Mniej zestresowany pracownik jest zdrowszy i bardziej produktywny. Korzyści z jedzenia i zażywania suplementów z witaminami z grupy B odnoszą więc wszyscy. Stough przestrzega jednak przed huraoptymizmem. Wg niego, trzeba jeszcze określić wpływ suplementów z witaminą B na większej grupie. Najlepiej przez 2-3 lata.
Komentarze (4)
Szaman, 10 listopada 2011, 12:02
Trzeba więc jeść krwiste stejki wołowe z bobem :-) (polecam do tego borowiki dla smaku )

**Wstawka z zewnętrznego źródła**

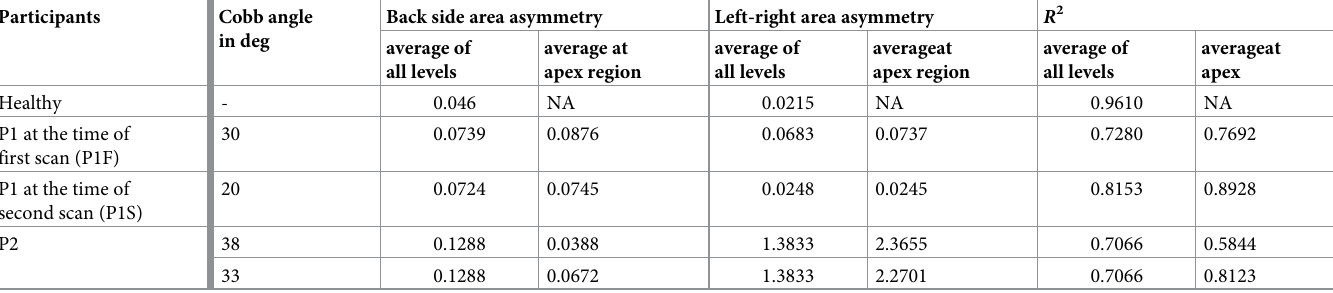
Table 2. Mean of the evaluated asymmetry parameters for all the levels and at the apex. Participants Cobb angle Back side area asymmetry Left-right area asymmetry R 2 in deg average of average at average of averageat average of averageat all levels apex region all levels apex region all levels apex Healthy 0.046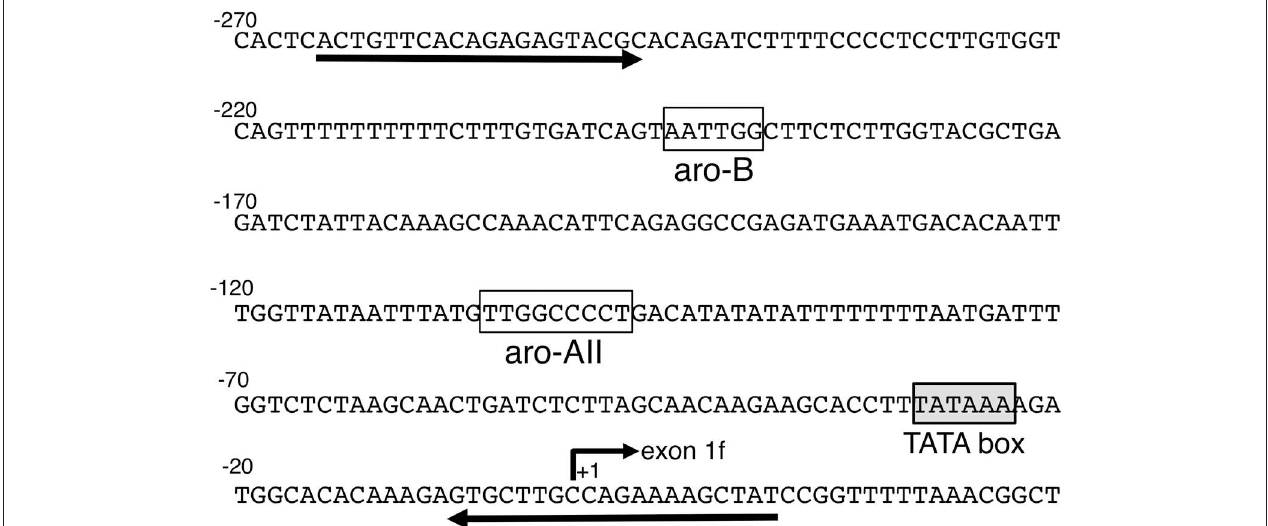
FIGURE 1 | Brain-specific exon 1 and its promoter region in the mouse aromatase gene. The number + 1 corresponds to a potential transcription start site. A TATA box is shown in the shadowed box. The open boxes indicate the aro-AII and aro-B sites found in previous studies (27). The two primers used in the chromatin immunoprecipitation assay are also indicated in the figure by the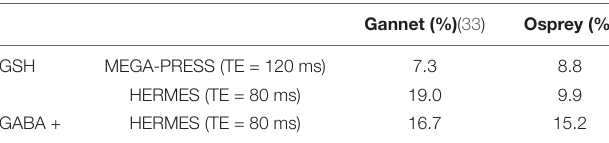
Gannet and Osprey.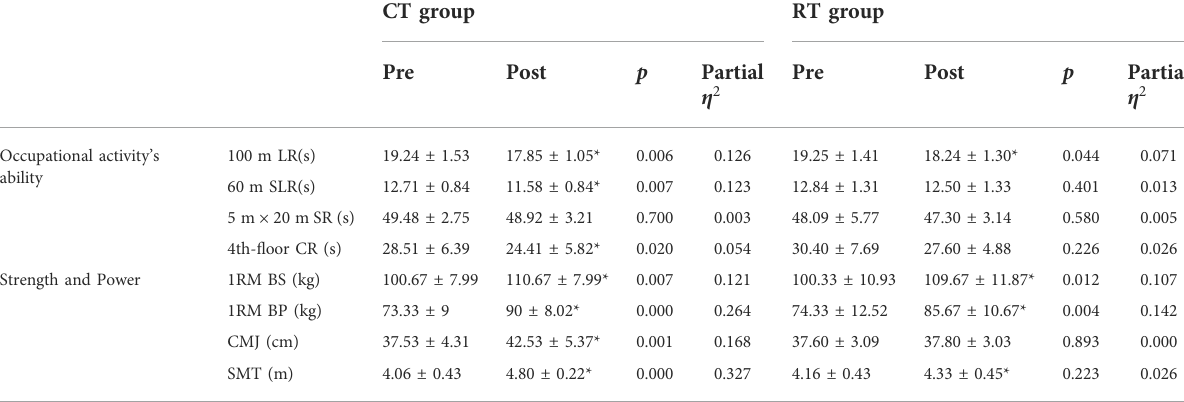
TABLE 1 Descriptive statistics of results for CT and RT group before and after the 12-week training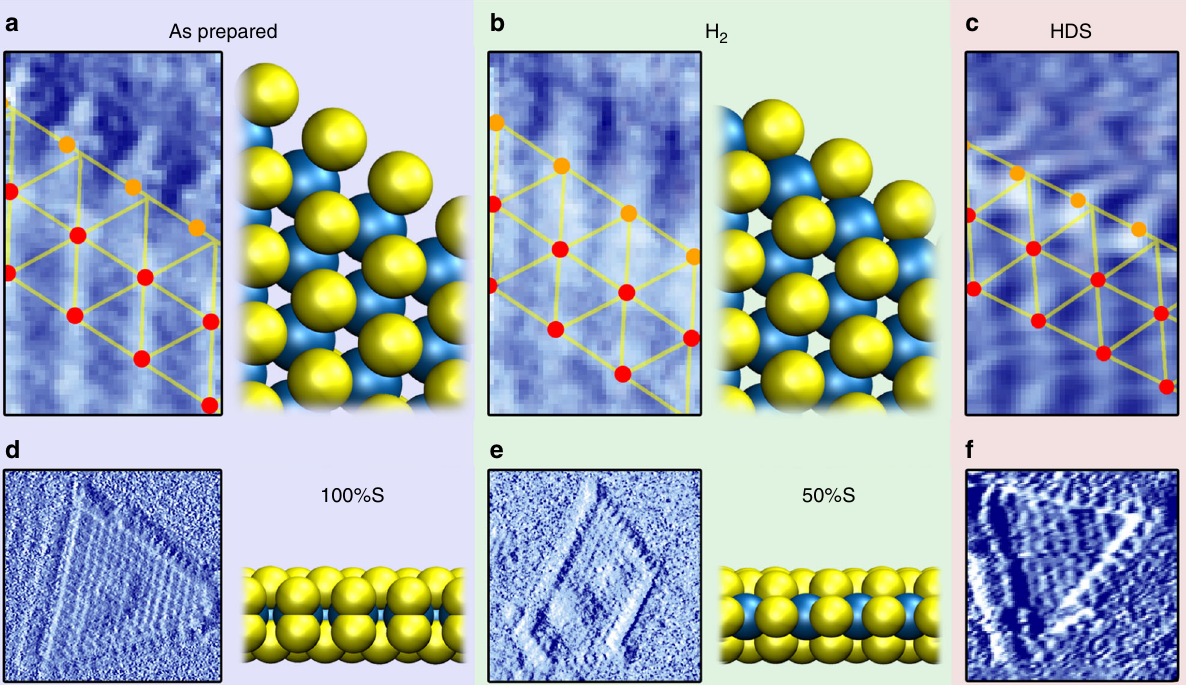
Fig. 2 MoS 2 edge structure in various gas environments. The bottom panels ( d , e , f ) show the original images, which were differentiated (in the fast scanning direction) to highlight the atomic contrast. The top panels ( a , b , c ) depict the averaged edge unit cell obtained from the bottom panels ( d , e , f ). The ball models represent the 100%S and 50%S structures that could directly be identi fi ed for ( a ) and ( b ), respectively, from comparison to simulated STM images (see Supplementary Figs. 1 and 2). Blue: Mo, yellow: S. a , d Catalyst after preparation in 2 × 10 − 6 mbar H 2 S at 450 °C, imaged in UHV at room temperature. 6.6 × 6.6 nm 2 , U bias = − 0.3 V, I t = 560 pA. b , e Catalyst imaged in 1 bar H 2 at 50 °C. 6.6 × 6.6 nm 2 , U bias = − 0.3 V, I t = 630 pA. c , f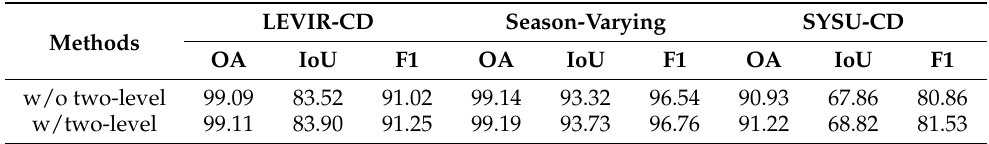
Table 5. Effects of two-level feature-fusion strategy.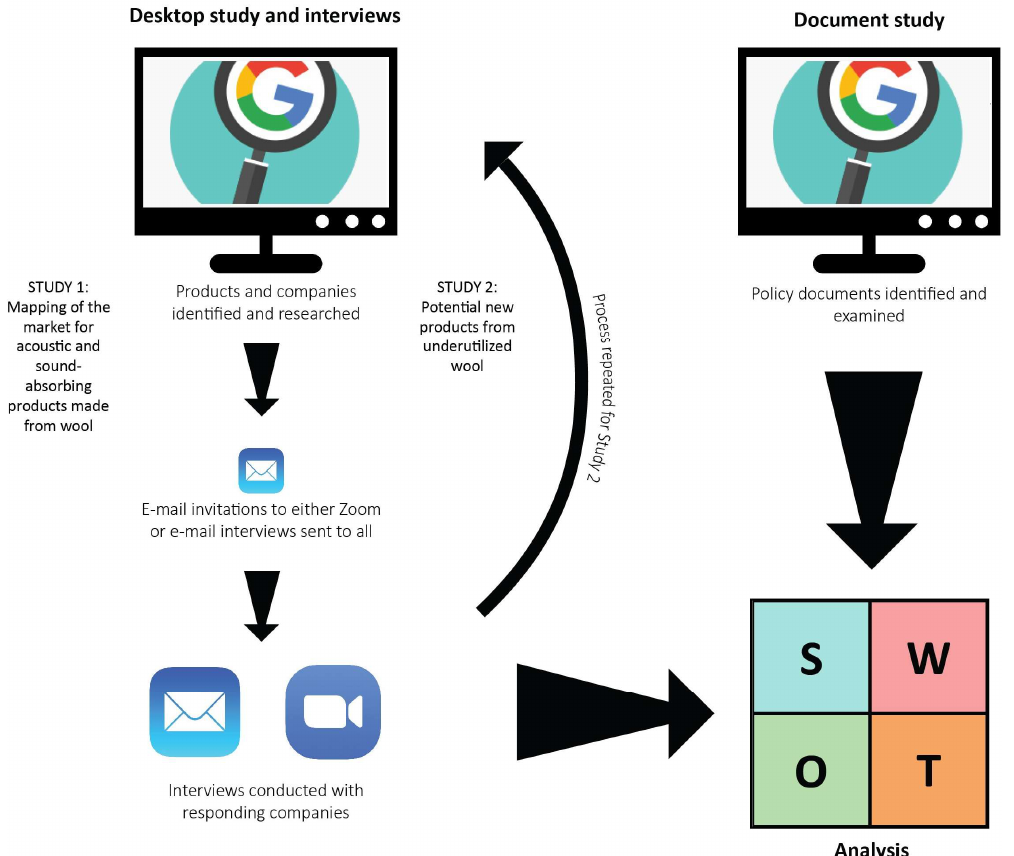
Figure 1. Research design. Data from desktop studies and interviews were combined with data policy document analysis in a SWOT analysis of the market for coarse wool products vs. products made of synthetic materials.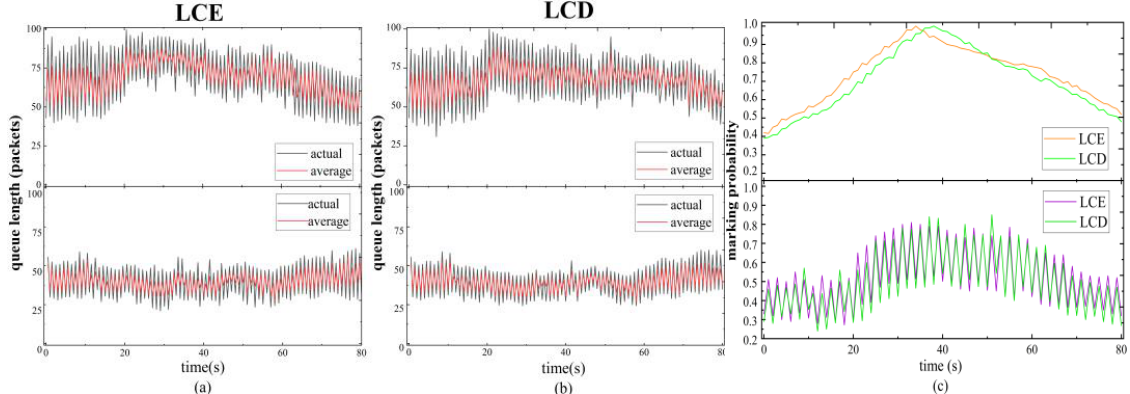
Figure 9. Comparison of queue length and marking probability under YELLOW between LCE and LCD. ( a ) the actual and average queue length of under LCE; ( b ) the actual and average queue length of under LCD; ( c ) the marking probability under LCE and LCD;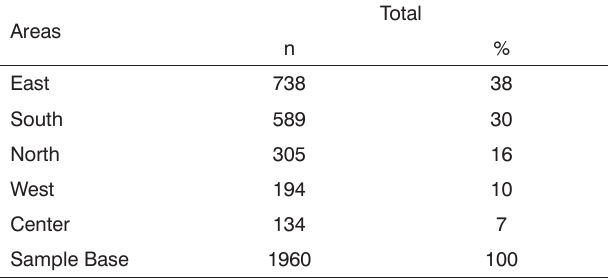
Table 1. Sample size (n) and percentage (%) of households visited according to the census of the city of São Paulo.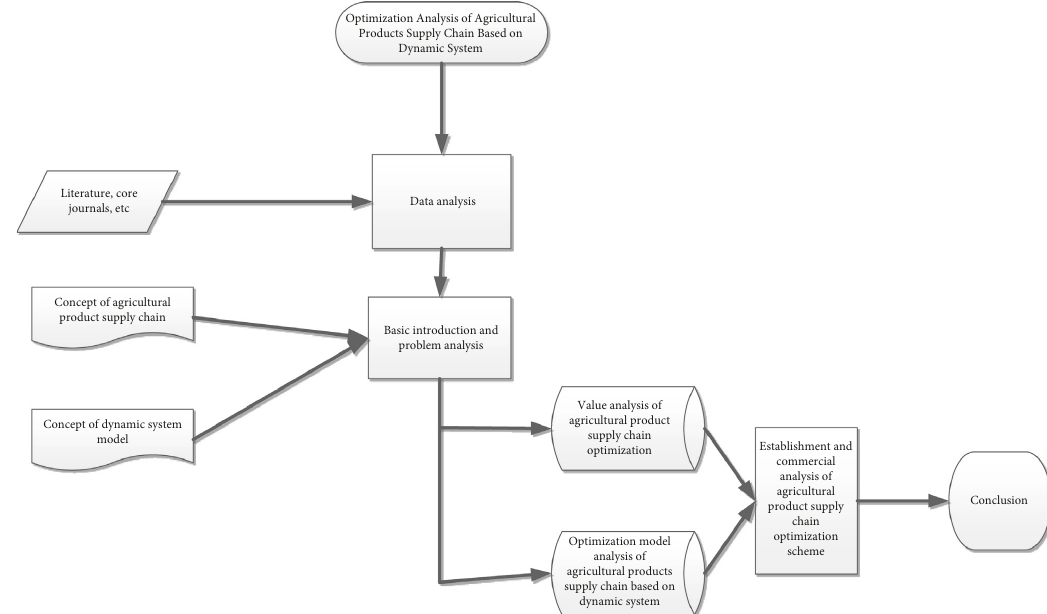
Figure 4: Technical route analysis diagram.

TrzyGrosze, 10 listopada 2011, 12:31
To, że witaminy z grupy B są niezbędne dla układu nerwowego, to już stara oczywistość. Pytanie tylko , czy ta dodatkową suplementacja uzupełniła niedobory czy też trzeba podnieść zalecane dotąd dawki.
mikroos, 10 listopada 2011, 12:37
Nic nie wskazuje na to, by badana populacja różniła się jakoś od populacji ogólnej. To pozwala przypuszczać, że typowy pracownik biurowy z dużym prawdopodobieństwem skorzystałby na przyjmowaniu suplementu (co jest ciekawym odkryciem, biorąc pod uwagę, że suplementy z witaminami rozpuszczalnymi w tłuszczach przynoszą więcej szkody niż korzyści).
TrzyGrosze, 10 listopada 2011, 12:54
Również uważam, że niedobory powstają z braku świadomości większości ludzi z wpływu pokarmu na jakość ich życia.
ps: wiem o co chodziło, ale żeby nie było zamieszania dla mniej wtajemniczonych, witaminy B są rozpuszczalne w wodzie.